What is it all for? 


By Ellis Sondrup

Another lap/Gliding across the pool, junior Pilar Cohen swims her best stroke, freestyle. Cohen, a swim team captain, has been swimming for 10 years and will continue her career swimming colligatley following high school. Photo by Ellis Sondrup

It’s 5:00 a.m., dark, cold and the city is asleep, but there are students, elite high school athletes, that are up. Swimmers are about to dive in the pool, basketball players are in the weight room and runners are trying to get out before the sun does. On top of AP classes, friends, family and training, there’s not much room for anything else. 

These elite, high school athletes are giving up their time, energy, social life and sometimes even grades to train and prime themselves for competition. Things considered essential to the “high school experience” are given up; parties are skipped, staying out late is taboo and eating whatever you want when you want isn’t even an option. Anywhere from 12-25 hours a week are spent training for a sport that most kids will not pursue past college, and many, highschool. 

So what is it all for? 

The relentless practices and training take a toll on many of these athletes, causing injury, and in some cases, depression. A lack of training or ability resulting from injury or inability adversely affects these athletes who have dedicated their lives to a single sport. 

“Dealing with injuries is one of the hardest things I have had to do, and it takes a lot of discipline to be able to come back from an injury,” senior Michael Luna said. 
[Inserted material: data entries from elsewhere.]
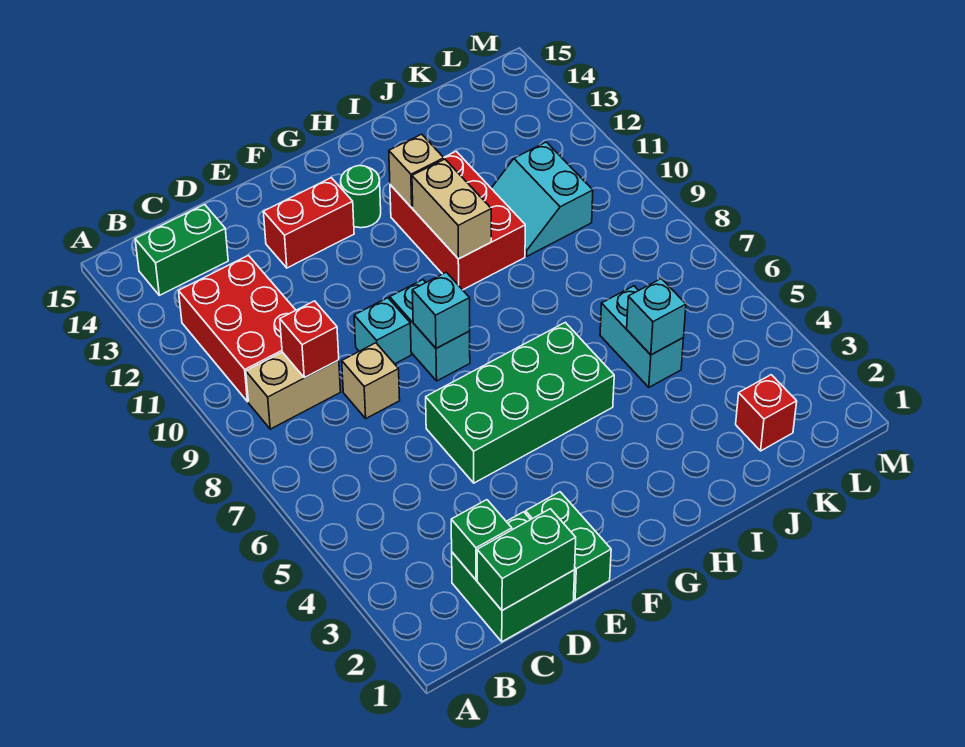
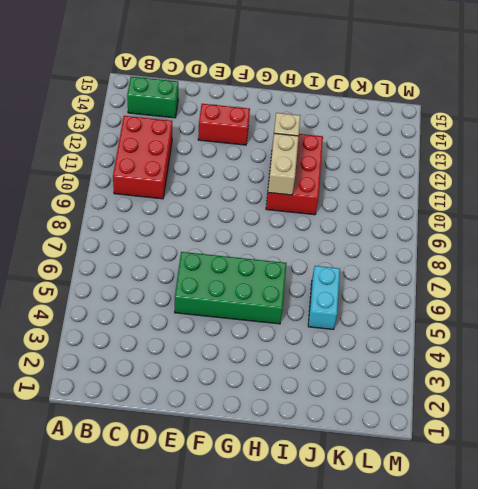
none -> tan brick B9:C9 level 1
none -> green brick C1:D2 level 1
none -> tan brick D8 level 1

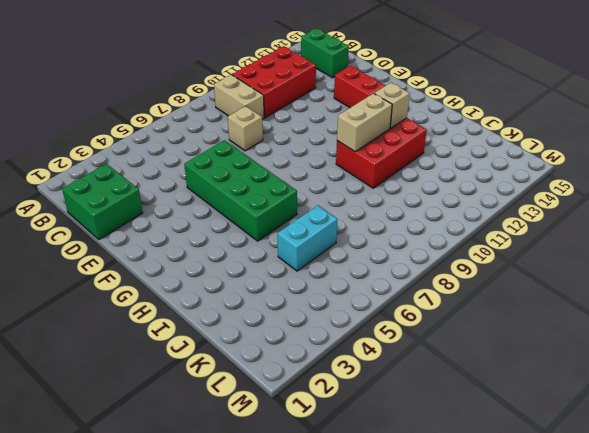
none -> green brick E1:E2 level 1
none -> cyan brick E9 level 1
none -> cyan brick F8:F9 level 1

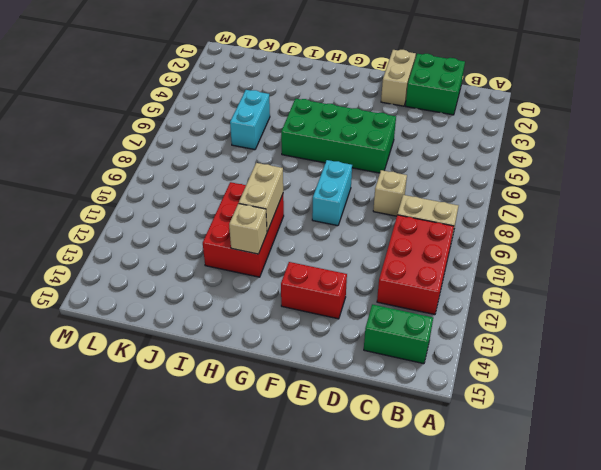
tan brick E1:E2 level 1 -> green brick E1:E2 level 1
none -> cyan brick E9 level 1
none -> green round brick G13 level 1
none -> cyan slope J10:K11 level 1 top K

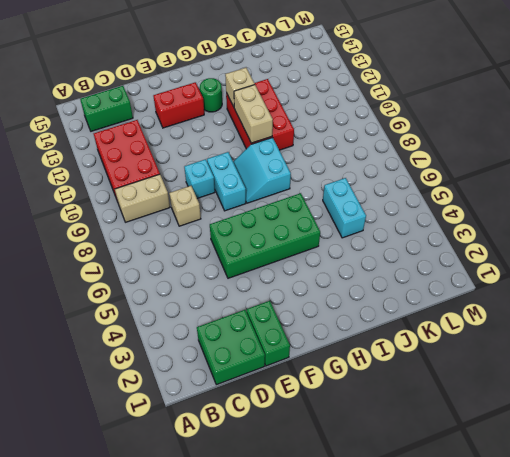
cyan slope G8:H9 level 1 top H -> cyan slope J10:K11 level 1 top K
none -> red brick K2 level 1
none -> green brick C1:D1 level 2
none -> green brick C2 level 2

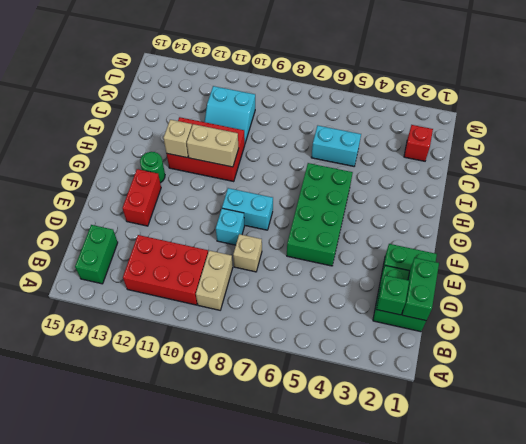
none -> red brick C9 level 2
none -> cyan brick F8 level 2
none -> cyan brick J5 level 2

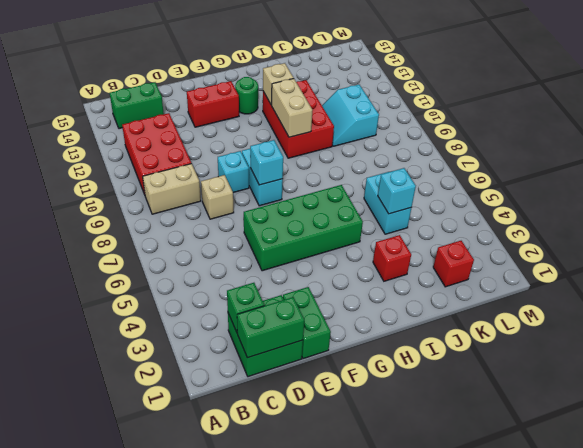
red brick I3 level 1 -> red brick C9 level 2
Luna has swam for both the  school and his club team throughout high school, dealing with repeated injuries resulting from the intense training. “I sacrifice everything to try to become as good as I can. I just want to challenge myself and try to improve every day.”

For some, training has become an escape from everyday life, even though it’s a part of it. Practices that seem endless are a mental break for most: a time where student athletes can forget about the social pressures of school, friends and sometimes even family. 

“I found a way out of friends and out of having all this pressure on me,” sophomore Charlotte Heness explained. 

Heness has been playing soccer for most of her life. She now trains strictly with a club team and trainer, hoping to one day play soccer at the professional and national level. “When I come onto the field, it all just releases…being on the field is just a safe place to do whatever I want to do. I get to create what I want to create in the game” Heness said.  

Many have hopes for college and some even have professional hopes. To these athletes, the hopes of competing at the collegiate level outweigh what they have had to give up to improve. However, for many of these athletes, competing in college is simply a continuation of the sport they love.  

“I play football because I love it. Plain and simple” senior Riley Danielson said.

 Danielson is continuing to play football at the collegiate level next year, playing for UNLV alongside his brother. “There’s no better feeling than going to battle knowing that my boys have my back.” 

Despite a dedication to athletic pursuits, most athletes simply enjoy it and can not imagine their life any other way. A packed schedule, long nights of homework and a tired body is usual, but enjoyable. The draw of competition and accomplishment is a drug, one that these athletes consider essential. 

“I’m addicted to the sport,” Heness said. “It’s an addiction. I train 9 times a week. I don’t know what I would do without it, I really don’t.” 

Ask any of these elite athletes, and they would say the same thing. The sacrificing of so much in high school is worth it, simply for the love of the game.